- TEXT SEGMENT -
1. Context & Constraints

Product Context

  • B2B SaaS platform with:

    • SEO-critical marketing pages

    • Authenticated dashboard

    • Admin & reporting tools

  • Users expect:

    • fast initial load

    • responsive interactions

    • consistent UI across features

Team & Org Constraints

  • 5 frontend teams

  • Weekly production releases

  • Shared design system

  • Backend owned by a separate team

  • No dedicated frontend platform team initially

Technical Constraints

  • React + Next.js (App Router)

  • Existing codebase with:

    • mixed rendering strategies

    • ad-hoc state management

    • shared utilities growing uncontrollably


2. Problems Identified

Before proposing solutions, I analyzed systemic pain points:

Structural Problems

  • Feature code tightly coupled through shared utilities

  • No clear ownership boundaries

  • High refactor risk

Data & State Issues

  • Server data duplicated in global client state

  • Inconsistent caching rules

  • Frequent data synchronization bugs

Performance Issues

  • Hydration cost across entire app

  • Bundle size growing without budget

  • No objective performance metrics

Organizational Issues

  • Architectural decisions undocumented

  • Repeated debates about “best” patterns

  • Onboarding new engineers was slow and error-prone


3. Architectural Goals

I defined explicit goals before designing anything:

  1. Reduce future change cost

  2. Enable multiple teams to work safely in parallel

  3. Make architecture visible and enforceable

  4. Treat performance as a system constraint

  5. Encode decisions so they survive team changes


4. Key Architectural Decisions (ADRs)

- PROBLEM A -
Answer from the architecture write-up:
(i) How many frontend teams does it list?
(ii) Which framework and router are given under technical constraints?
(iii) What is the fifth architectural goal?
- PROBLEM B -
In the architecture write-up, start at the words "3. Make architecture" and retype everything through the words "Architectural Decisions (ADRs)", then stop.
The lines that come after the architecture write-up are separate material.

- INFORMATION SHOWN -
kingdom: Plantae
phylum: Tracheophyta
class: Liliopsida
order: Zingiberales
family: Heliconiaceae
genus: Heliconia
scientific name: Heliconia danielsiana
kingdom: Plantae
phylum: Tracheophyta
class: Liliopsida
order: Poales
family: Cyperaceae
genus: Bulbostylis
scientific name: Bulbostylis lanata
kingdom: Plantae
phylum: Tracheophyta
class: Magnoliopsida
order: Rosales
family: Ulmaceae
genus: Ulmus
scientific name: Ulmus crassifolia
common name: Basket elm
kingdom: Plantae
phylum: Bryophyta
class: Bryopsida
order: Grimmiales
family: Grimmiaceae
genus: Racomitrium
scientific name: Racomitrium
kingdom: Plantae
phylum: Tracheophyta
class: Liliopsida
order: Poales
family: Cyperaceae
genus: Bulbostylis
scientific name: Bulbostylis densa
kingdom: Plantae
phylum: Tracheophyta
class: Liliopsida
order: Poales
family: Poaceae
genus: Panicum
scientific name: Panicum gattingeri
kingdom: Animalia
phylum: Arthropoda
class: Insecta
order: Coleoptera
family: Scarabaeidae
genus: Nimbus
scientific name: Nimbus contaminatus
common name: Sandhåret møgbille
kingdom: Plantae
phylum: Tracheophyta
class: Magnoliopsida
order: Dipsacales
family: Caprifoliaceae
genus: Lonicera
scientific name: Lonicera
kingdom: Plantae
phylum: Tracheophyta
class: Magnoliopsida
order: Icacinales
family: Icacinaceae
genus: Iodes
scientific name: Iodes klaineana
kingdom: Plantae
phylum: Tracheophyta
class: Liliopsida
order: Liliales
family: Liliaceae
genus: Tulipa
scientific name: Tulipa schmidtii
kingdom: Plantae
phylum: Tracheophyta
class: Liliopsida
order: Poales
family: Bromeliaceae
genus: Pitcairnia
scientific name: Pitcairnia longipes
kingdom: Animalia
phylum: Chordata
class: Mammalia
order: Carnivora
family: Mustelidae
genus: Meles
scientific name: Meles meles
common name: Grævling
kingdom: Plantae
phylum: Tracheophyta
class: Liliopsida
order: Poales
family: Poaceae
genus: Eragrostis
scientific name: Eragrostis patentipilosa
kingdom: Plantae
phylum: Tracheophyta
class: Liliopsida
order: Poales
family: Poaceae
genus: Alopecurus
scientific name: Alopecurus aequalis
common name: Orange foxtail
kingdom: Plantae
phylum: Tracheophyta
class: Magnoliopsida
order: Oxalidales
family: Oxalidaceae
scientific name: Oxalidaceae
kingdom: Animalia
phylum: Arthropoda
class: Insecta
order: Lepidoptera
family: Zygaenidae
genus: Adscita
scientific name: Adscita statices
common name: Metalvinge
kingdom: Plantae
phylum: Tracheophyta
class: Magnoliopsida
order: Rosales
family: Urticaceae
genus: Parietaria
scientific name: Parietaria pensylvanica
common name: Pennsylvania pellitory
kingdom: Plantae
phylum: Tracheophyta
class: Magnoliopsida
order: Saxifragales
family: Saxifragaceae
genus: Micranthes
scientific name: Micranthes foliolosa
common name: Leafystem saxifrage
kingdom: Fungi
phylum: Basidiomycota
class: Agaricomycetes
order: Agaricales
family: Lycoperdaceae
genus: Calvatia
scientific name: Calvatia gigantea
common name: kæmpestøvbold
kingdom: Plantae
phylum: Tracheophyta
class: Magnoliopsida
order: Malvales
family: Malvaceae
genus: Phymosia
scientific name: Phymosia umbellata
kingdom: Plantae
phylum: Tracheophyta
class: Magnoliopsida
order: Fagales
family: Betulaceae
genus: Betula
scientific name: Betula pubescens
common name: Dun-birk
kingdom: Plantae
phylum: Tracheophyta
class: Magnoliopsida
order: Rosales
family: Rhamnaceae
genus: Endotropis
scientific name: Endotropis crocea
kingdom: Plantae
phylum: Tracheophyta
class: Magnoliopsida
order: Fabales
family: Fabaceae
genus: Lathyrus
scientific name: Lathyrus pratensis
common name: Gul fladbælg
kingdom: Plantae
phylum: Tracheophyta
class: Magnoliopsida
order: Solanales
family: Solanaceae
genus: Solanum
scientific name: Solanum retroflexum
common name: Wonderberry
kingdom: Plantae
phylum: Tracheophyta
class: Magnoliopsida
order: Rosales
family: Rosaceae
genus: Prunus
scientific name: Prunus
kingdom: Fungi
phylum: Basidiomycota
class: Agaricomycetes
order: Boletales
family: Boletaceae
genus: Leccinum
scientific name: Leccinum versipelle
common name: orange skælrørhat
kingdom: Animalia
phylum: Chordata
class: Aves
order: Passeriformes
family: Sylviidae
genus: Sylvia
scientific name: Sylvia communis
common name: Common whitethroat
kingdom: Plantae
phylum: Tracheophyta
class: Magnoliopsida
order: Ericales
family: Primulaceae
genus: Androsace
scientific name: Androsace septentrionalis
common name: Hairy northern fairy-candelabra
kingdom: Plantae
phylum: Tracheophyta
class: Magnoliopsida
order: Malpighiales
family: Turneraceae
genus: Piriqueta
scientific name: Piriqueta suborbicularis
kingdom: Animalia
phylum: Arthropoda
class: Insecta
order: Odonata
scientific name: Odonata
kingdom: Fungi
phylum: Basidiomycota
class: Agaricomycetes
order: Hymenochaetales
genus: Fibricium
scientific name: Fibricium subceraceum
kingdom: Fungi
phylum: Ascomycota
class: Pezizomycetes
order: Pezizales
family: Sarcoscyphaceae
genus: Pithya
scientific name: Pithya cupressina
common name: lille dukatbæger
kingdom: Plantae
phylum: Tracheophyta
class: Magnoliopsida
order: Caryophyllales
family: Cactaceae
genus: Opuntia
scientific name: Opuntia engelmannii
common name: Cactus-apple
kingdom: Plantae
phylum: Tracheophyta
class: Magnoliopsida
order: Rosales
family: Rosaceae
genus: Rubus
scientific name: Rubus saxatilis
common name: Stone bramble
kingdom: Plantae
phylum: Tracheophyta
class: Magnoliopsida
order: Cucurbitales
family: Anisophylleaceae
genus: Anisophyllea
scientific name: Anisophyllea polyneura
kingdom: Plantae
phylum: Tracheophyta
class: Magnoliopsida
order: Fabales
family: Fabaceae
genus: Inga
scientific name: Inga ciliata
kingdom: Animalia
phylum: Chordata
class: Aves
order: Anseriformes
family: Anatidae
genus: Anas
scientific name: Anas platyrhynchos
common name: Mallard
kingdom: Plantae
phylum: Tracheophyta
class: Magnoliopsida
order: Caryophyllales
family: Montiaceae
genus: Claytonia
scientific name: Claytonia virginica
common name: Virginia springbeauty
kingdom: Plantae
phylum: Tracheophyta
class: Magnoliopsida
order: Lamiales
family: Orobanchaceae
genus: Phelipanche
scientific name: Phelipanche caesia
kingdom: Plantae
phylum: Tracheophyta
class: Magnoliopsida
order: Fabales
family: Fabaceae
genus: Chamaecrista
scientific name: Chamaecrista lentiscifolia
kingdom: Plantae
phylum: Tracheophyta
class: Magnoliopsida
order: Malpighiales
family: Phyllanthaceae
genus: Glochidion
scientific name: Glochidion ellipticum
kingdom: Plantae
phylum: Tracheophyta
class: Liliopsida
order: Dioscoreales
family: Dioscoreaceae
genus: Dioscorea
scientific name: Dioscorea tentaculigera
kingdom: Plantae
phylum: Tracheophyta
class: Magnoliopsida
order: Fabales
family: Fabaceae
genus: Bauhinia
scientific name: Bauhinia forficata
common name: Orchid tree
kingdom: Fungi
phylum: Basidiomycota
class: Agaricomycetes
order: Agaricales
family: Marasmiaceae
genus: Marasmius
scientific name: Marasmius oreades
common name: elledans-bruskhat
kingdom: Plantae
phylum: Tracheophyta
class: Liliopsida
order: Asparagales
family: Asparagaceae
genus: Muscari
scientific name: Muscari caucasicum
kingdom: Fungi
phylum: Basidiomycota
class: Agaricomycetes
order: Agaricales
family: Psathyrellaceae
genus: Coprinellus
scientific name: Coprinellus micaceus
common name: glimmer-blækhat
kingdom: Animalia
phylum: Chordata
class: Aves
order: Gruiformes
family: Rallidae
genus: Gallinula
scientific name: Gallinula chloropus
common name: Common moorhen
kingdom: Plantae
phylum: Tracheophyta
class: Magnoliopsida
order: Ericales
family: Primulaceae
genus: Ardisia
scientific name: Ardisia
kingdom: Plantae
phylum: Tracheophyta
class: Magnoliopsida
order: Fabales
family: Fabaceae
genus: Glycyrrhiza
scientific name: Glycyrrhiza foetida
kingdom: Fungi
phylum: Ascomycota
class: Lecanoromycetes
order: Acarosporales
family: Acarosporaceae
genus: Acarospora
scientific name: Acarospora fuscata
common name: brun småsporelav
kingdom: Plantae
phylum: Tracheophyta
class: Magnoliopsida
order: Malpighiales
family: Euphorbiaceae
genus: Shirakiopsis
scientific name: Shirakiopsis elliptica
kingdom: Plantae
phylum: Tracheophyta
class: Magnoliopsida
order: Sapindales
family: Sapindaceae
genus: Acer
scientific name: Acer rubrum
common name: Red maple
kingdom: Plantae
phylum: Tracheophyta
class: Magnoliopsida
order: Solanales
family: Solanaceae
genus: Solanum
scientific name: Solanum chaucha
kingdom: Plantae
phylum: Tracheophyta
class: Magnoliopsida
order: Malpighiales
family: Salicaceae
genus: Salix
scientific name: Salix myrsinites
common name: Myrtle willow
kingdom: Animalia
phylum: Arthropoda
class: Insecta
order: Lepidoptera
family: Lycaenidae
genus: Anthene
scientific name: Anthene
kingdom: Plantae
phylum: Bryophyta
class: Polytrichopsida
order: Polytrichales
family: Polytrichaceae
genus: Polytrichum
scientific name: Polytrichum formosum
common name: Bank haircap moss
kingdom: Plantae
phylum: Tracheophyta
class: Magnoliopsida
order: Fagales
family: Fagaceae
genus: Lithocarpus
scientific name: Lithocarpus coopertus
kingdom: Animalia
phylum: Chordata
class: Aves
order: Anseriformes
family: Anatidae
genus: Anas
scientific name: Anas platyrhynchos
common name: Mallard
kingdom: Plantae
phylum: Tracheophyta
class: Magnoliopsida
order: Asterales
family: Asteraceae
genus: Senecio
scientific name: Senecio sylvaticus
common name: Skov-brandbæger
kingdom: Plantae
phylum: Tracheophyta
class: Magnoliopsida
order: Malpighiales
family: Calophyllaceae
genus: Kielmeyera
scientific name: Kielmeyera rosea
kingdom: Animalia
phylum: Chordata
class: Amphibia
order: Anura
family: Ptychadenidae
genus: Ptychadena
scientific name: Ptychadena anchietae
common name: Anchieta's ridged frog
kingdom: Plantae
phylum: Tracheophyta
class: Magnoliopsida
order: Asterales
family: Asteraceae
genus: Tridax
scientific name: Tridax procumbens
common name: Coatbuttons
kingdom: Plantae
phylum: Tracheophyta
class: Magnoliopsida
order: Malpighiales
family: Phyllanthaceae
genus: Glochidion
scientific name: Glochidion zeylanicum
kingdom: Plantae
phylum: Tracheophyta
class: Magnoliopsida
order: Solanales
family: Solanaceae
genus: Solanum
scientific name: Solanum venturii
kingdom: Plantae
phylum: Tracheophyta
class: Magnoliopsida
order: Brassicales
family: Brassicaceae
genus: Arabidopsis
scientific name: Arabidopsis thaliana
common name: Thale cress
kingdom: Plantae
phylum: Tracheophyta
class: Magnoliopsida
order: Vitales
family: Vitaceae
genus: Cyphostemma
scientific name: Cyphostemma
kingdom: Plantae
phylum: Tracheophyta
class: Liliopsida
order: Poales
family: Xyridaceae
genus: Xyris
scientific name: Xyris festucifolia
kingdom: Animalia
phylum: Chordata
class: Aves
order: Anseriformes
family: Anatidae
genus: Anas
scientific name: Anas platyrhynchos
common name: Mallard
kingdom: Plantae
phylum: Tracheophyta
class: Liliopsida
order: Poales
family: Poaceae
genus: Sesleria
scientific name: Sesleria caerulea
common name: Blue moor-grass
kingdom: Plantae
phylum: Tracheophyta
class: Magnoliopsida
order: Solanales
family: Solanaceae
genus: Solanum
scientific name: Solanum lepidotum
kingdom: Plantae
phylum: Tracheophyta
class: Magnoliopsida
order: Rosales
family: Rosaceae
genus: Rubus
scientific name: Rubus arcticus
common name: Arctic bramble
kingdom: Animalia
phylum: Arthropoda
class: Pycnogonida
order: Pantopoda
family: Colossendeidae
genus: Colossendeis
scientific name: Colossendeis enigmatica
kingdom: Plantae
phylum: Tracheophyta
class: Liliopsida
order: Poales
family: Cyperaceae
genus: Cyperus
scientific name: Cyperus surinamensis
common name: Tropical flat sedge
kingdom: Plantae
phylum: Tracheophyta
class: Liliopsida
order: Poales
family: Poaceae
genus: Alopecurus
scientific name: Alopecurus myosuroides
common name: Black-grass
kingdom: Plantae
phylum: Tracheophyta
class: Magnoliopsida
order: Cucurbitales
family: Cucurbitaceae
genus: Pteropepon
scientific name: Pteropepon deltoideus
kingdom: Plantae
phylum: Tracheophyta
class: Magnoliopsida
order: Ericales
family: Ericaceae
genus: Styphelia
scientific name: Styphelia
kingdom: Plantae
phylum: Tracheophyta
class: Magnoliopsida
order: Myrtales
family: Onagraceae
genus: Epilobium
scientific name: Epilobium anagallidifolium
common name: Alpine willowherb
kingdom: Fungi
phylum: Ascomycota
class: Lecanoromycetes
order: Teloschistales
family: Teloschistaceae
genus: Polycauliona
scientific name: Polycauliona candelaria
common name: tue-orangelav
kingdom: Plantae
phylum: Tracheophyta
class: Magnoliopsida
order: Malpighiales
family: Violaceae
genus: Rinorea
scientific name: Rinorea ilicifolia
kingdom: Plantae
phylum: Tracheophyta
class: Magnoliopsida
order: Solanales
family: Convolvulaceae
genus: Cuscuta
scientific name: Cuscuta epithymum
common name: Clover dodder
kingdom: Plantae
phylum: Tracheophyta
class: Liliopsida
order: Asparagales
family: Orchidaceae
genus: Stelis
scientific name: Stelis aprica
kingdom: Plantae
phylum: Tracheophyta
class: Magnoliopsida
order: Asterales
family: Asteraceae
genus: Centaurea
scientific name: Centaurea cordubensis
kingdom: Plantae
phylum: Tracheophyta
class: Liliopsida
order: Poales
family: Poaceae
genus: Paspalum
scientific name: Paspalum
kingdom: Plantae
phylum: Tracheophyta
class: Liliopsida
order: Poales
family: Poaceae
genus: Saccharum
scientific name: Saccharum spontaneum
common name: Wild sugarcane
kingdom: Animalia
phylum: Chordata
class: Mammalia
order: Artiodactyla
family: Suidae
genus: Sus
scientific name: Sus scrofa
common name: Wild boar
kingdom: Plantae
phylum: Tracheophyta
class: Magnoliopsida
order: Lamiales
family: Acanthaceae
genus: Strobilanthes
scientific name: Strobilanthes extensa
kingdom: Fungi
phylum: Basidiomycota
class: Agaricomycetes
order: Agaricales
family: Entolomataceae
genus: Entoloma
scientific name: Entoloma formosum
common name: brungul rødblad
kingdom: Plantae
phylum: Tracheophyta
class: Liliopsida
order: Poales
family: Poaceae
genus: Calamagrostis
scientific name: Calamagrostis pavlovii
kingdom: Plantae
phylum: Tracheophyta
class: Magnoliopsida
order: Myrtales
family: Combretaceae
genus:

- CORRECT OUTPUT A -
(i) 5 frontend teams
(ii) React + Next.js (App Router)
(iii) Encode decisions so they survive team changes

- CORRECT OUTPUT B -
3. Make architecture visible and enforceable

  4. Treat performance as a system constraint

  5. Encode decisions so they survive team changes


4. Key Architectural Decisions (ADRs)